Masking versus Delta
With the continuing spread nationwide of the highly infectious Delta variant and the sustained high COVID cases in Metro Manila even during lockdown, the Department of Health is urging people to use disposable face masks instead of those made of cloth. For those who still prefer reusable fabric masks, these should be worn in double layers or else lined with disposable filters to keep out the microscopic variant pathogens, according to the DOH.
Whether the mask is double or lined fabric or disposable medical-grade, it must be worn where needed, and worn properly. This may sound simple, but recent images of ordinary street scenes as well as private gatherings and clandestine bar operations show people eschewing masks as if the pandemic has ended.

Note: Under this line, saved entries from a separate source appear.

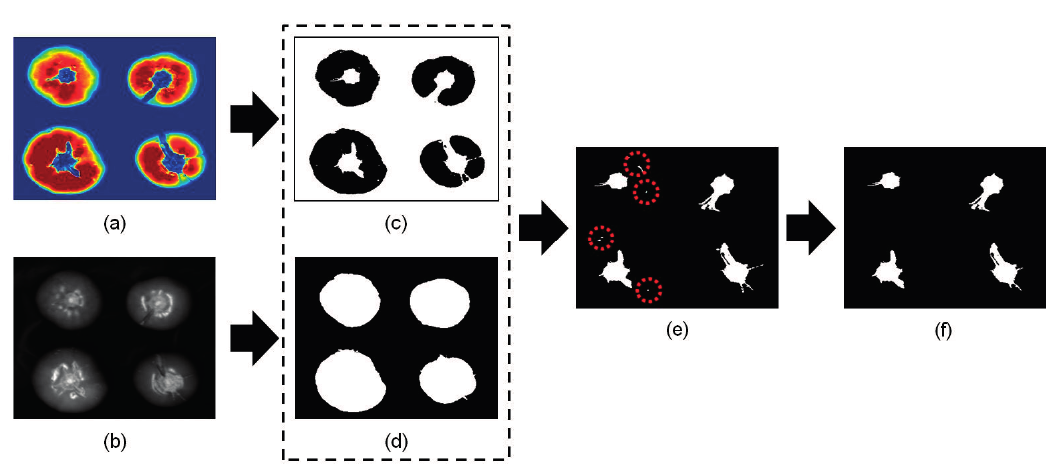
Figure 5. Image processing procedure to detect cracks on tomatoes. ( a ) PLS-DA image obtained from the re-developed model. ( b ) Single wavelength masking image obtained at 1098 nm. ( c ) PLS-DA binary image obtained using a threshold value of 0.5. ( d ) Masking image. ( e ) The image obtained by combining the PLS-DA binary image (c) with the masking image (d). ( f ) Final image after removal of the scattered pixels.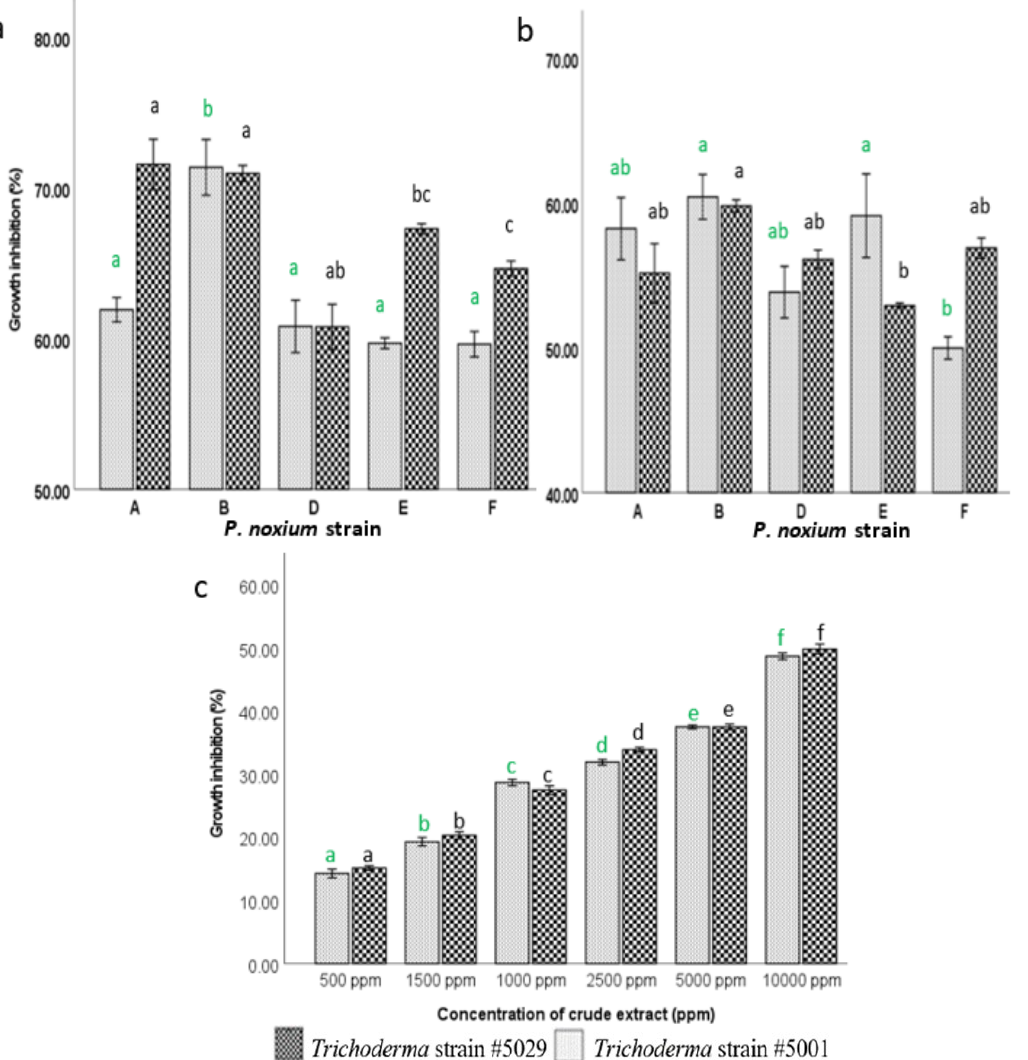
Figure 3. Growth inhibition % of P. noxium (strains: A, B, C, D, E and F) ( a ) during the confrontation with Trichoderma strains #5001 and #5029 in dual culture set up; ( b ) by the volatile compounds of Trichoderma strains #5001 and #5029; ( c ) growth inhibition % of P. noxium strain B by the crude extracts of the Trichoderma strains #5029 and #5001 at different concentrations. Different letters with the same color on the top of SE bars indicate significant differences in growth inhibition observed between P. noxium strains caused by the particular Trichoderma strain based on Tukey’s test, p < 0.05.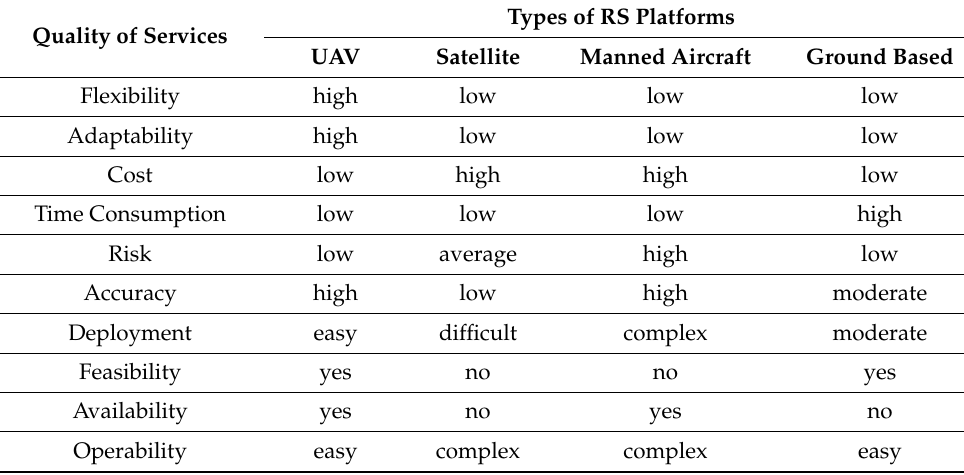
Table 1. QOS comparison of RS platforms used in precision agriculture.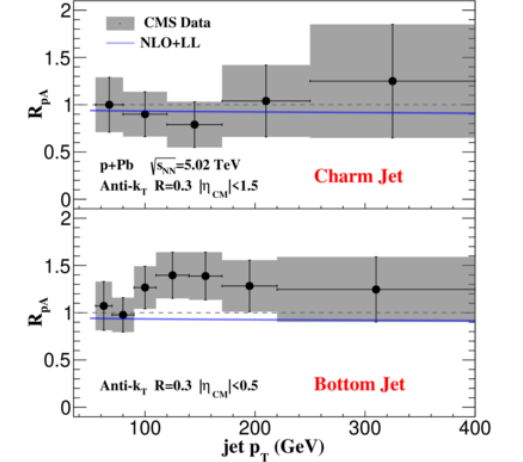
Figure 4 . Comparison of theoretical predictions for the heavy flavor jet cross sections in proton- nucleus collisions R to CMS measurements [4, 5] of c-jets (top) and b-jets (bottom). The system pA = 5 . 02 TeV and the jets are constructed using the anti-k algorithm with R = 0 . 3. is p+Pb at √ s NN T The rapidity cut in the center-of-mass frame is < 1 . 5 for c-jets and η CM < 0 . 5 for b-jets. η CM | | | | R pA for c-jet, displayed in the top panel, describes the CMS data [5] very well. In the bottom panel, the prediction is on the lower edge of the experimental error bar [4]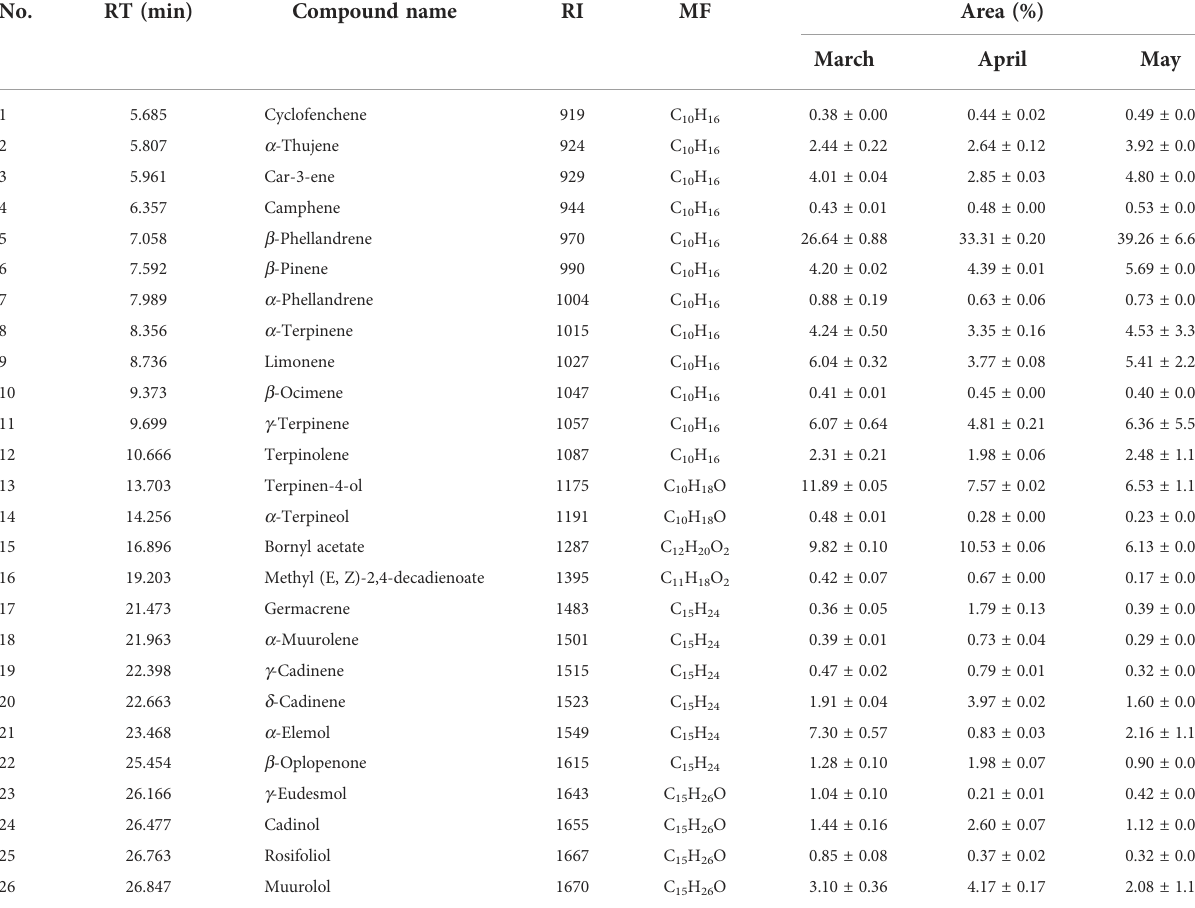
TABLE 2 Chemical compounds of the essential oils of Sabina chinensis .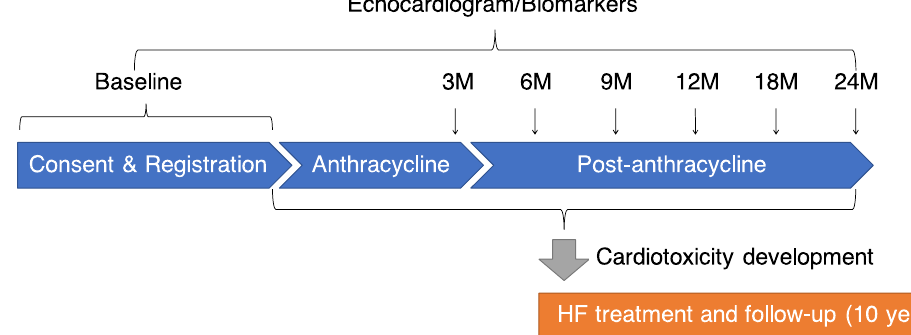
Figure 1. Flow chart of study. HF: heart failure, M: month.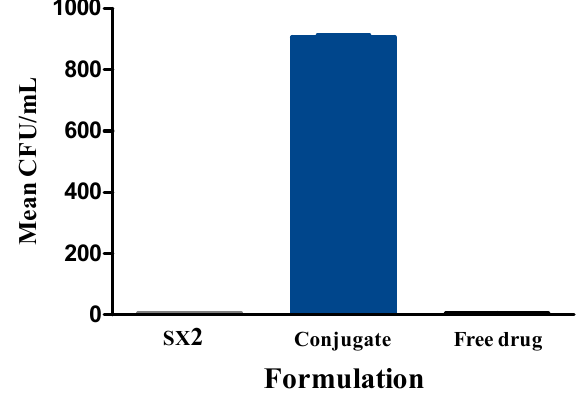
Figure 9. Colony count assay on synovial culture of the infected knee after treatment.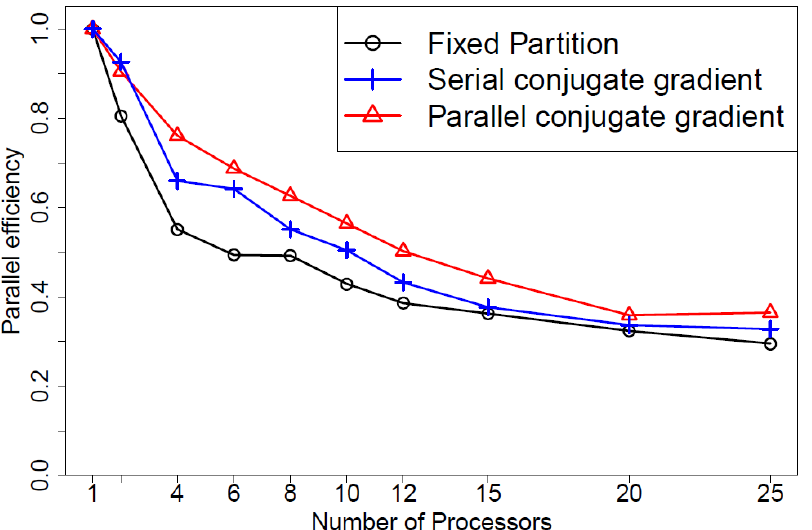
Figure 2. Parallel efficiency as a function of the number of processors using IBM’s MPI-parallelized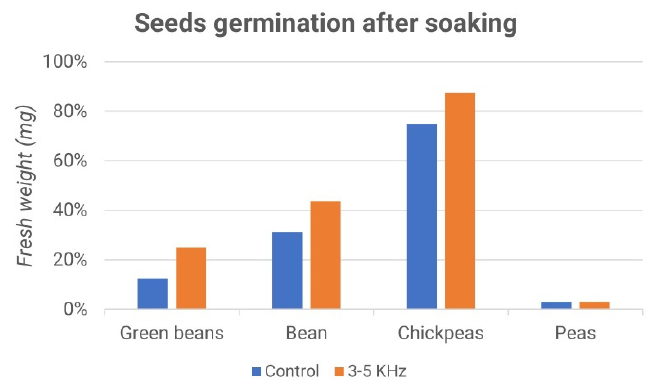
Figure 18. Seed germination after soaking: fresh weight vs. samples (green beans, bean, chickpeas and peas); control (blue) and 3–5 kHz stimulation (orange).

Since the start of the pandemic, the country has had its share of doubters on the usefulness of wearing face masks to keep out COVID-19. There have also been numerous excuses for wearing the mask on the chin or below the nostrils, foremost of which is the discomfort and difficulty in breathing.
So far, however, there has been no story anywhere in the world about anyone suffering from a serious reaction to prolonged use of any type of face mask. On the other hand, scientific studies have shown the usefulness of masking to keep out viruses and other pathogens.
It wouldn’t be too bad if those who disregard masking rules especially in public places are the only ones who will catch COVID. Once infected, however, they can spread the virus to others and cause debilitation, hospitalization and death. The country may never see the end of this public health crisis.
With the DOH warning, there must be stricter implementation of masking rules particularly in public places such as mass transport facilities and public markets. Infection numbers since the start of enhanced community quarantine show the difficulty of containing the Delta-driven COVID surge, with new cases yesterday hitting a high 14,895. Wearing masks properly is a small price to pay for helping in the battle against COVID.